Im Büro wartete schon der Örtliche Personalrat auf mich. Er wollte eigens ein Treffen mit mir allein haben, quasi als vorgezogene Verabschiedung mit Rückblick auf die vergangene Legislatur. Zwar ist der neue bereits gewählt und auch konstituiert, aber es sei ihnen ein Anliegen, dieses letzte Gespräch mi mir zu führen. Den Sekt ließe ich aber stehen (Wie intensiv man sich dagegen wehren muss!), genoss dafür umso den mitgebrachten Kuchen der besonders köstlichen Art.

Dann standen noch erste Zahlen der Personalplanung an. Diese wankt, weil die schulscharfe Stelle jetzt doch anders besetzt wird als gedacht. Fast einer Posse gleich und nur dank des persönlichen Kontaktes und Mitdenkens auf die Schnelle lösbar. Wie oft habe ich das bereits erwähnt und erlebt: Es kommt auf die persönliche Atmosphäre an, sei es ein Amt, ein Referent oder jemand im Ministerium. Wer sich kennt, respektiert und mag, räumt Hindernisse schneller weg!
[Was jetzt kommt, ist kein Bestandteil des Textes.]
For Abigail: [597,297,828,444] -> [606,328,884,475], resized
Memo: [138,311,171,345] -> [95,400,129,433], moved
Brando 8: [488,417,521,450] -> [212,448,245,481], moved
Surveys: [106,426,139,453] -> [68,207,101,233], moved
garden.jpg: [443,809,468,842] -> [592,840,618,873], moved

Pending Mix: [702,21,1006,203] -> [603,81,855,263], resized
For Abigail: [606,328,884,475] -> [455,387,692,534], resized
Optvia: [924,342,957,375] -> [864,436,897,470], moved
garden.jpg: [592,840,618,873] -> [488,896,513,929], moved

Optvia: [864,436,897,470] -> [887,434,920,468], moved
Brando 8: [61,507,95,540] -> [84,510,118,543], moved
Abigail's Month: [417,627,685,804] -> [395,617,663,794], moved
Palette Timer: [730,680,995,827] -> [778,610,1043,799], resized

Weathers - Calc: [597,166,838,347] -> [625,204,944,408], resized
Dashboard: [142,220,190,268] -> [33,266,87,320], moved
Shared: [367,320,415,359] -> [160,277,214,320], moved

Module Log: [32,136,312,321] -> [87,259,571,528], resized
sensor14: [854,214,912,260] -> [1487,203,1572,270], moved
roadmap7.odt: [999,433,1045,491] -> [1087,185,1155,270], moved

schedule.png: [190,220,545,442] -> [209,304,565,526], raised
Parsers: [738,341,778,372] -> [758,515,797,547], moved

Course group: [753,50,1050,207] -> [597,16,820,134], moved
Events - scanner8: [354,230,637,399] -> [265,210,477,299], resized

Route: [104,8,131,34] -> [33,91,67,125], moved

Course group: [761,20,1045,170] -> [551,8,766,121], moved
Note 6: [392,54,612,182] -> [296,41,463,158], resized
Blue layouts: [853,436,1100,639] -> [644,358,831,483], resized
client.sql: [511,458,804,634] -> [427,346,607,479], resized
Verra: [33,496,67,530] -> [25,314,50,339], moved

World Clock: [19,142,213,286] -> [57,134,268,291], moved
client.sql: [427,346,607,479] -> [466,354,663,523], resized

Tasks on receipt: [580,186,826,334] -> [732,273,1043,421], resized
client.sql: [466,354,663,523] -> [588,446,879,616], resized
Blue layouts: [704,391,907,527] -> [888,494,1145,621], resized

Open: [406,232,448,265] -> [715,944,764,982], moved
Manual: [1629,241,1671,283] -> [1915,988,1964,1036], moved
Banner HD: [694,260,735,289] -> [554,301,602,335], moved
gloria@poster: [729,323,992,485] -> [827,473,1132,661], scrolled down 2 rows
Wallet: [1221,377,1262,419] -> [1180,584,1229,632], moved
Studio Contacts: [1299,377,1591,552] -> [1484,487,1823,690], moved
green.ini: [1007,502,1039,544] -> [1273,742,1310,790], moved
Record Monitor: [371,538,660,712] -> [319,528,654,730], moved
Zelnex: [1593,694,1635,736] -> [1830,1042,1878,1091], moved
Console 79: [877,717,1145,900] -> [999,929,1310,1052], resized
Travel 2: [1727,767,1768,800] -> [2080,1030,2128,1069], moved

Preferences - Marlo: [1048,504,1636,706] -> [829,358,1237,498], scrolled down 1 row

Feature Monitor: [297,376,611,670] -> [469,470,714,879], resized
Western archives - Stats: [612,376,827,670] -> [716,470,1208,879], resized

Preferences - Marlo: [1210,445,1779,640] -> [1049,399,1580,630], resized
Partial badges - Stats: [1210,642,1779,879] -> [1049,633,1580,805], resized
Nachmittags dann die für mich zweite Gesamtkonferenz per Video. Wir hatten lange an der Vorbereitung gefeilt, vor allem bei dem digitalen Abstimmungsmodul. Fleißige Hände hatten da im Vorfeld gute Arbeit geleistet. Endlich sind zwei Leitfäden abgestimmt und die beweglichen Ferientage festgelegt. Am Ende, als ich mich da so auf dem Bildschirm sah, kam mir Mr. Tagesschau, Jan Hofer, in den Sinn. Als er seine letzte Sendung zu Ende moderiert hatte, zog er vor laufender Kamera seine Krawatte aus. Diese Szene kam mir in den Sinn, als dem Kollegium dankte und erwähnte, dass die meine letzte Gesamtkonferenz gewesen sei – und spontan zog ich meine Krawatte aus. Es folgten gleich im Anschluss sehr emotionale Rückmeldungen per Mail und auch noch welche auf dem Flur. Herrlich, welche Reaktionen eine solche Kleinigkeit auslöst.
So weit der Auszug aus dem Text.